**Provided material**
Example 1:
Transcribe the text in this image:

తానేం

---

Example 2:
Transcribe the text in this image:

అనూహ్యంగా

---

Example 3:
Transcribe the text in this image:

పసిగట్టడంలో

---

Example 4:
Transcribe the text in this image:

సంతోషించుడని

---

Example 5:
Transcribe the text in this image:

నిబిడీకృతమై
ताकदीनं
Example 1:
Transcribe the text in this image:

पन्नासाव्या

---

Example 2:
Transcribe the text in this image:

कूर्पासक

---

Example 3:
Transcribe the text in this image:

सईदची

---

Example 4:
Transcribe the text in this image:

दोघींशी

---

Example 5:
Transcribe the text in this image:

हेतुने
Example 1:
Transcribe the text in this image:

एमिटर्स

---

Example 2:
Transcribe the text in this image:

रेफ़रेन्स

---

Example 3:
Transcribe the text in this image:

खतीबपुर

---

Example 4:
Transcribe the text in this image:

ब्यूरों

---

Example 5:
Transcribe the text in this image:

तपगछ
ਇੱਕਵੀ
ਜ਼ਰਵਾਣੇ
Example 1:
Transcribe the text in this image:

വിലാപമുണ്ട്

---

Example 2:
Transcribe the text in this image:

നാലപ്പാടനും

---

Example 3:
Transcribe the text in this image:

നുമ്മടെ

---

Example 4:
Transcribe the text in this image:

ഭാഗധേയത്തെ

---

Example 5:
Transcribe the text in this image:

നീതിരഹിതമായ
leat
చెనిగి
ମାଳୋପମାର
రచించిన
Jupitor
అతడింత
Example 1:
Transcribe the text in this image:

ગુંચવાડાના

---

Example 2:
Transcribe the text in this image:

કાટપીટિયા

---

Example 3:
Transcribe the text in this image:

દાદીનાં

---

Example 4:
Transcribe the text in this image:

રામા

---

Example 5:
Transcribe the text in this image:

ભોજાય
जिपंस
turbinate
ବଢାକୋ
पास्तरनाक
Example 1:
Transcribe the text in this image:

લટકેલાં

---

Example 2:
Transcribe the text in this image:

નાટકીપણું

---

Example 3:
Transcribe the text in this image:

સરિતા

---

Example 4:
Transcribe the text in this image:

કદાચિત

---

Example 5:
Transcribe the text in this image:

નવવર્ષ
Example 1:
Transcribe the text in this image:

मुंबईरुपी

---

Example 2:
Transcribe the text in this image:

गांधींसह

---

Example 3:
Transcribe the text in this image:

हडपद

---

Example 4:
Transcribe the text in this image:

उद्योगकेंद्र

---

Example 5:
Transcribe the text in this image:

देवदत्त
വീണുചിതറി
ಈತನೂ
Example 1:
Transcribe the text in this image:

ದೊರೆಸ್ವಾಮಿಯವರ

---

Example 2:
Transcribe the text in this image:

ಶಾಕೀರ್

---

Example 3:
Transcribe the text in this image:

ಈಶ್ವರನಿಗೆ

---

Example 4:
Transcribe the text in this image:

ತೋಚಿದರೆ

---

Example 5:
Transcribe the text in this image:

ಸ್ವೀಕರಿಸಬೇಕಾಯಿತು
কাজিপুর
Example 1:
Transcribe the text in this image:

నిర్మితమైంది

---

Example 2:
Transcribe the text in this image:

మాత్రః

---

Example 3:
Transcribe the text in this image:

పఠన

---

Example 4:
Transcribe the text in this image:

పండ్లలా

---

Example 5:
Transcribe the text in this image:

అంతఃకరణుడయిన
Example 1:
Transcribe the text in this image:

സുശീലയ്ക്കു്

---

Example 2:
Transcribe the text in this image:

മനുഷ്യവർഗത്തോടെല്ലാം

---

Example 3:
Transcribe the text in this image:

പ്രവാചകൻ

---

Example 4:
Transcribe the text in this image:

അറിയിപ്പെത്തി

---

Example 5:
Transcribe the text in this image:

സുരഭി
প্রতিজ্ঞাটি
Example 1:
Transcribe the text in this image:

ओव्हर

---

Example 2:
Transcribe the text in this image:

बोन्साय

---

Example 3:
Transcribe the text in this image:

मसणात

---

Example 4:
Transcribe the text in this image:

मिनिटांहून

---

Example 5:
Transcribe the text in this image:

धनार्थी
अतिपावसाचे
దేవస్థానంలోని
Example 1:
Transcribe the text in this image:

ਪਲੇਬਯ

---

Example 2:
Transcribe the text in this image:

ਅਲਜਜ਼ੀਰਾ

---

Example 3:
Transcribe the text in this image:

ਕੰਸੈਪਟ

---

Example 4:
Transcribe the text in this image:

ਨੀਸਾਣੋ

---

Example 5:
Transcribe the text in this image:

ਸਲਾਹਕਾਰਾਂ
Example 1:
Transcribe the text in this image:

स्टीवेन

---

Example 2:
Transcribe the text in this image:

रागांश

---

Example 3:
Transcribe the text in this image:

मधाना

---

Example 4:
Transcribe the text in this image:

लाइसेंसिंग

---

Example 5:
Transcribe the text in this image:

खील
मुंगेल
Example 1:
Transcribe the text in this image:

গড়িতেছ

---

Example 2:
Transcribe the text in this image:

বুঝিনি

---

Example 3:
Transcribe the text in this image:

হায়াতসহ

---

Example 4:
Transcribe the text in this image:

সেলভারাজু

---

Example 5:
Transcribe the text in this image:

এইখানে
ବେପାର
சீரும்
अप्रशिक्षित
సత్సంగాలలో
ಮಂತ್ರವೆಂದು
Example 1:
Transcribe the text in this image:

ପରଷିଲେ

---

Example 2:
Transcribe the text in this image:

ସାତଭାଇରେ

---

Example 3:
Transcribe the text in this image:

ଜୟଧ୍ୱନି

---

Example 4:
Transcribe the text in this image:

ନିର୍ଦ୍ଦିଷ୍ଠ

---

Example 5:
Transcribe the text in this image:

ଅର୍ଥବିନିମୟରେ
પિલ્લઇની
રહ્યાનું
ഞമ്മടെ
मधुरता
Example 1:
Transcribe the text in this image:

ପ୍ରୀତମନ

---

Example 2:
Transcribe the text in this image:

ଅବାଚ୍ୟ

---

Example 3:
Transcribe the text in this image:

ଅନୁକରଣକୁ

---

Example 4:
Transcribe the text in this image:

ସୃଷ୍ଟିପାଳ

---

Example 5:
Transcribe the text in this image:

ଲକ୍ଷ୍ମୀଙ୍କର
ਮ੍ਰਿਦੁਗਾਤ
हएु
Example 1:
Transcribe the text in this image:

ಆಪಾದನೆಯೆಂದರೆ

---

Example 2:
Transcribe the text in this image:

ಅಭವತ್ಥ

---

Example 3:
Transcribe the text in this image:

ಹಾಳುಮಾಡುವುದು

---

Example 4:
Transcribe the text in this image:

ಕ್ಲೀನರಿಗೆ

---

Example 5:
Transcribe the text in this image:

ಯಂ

**Task instructions**
Reproduce the data line for line, from its very first line up to and including the line that contains "సంతోషించుడని".

**Result**
Example 1:
Transcribe the text in this image:

తానేం

---

Example 2:
Transcribe the text in this image:

అనూహ్యంగా

---

Example 3:
Transcribe the text in this image:

పసిగట్టడంలో

---

Example 4:
Transcribe the text in this image:

సంతోషించుడని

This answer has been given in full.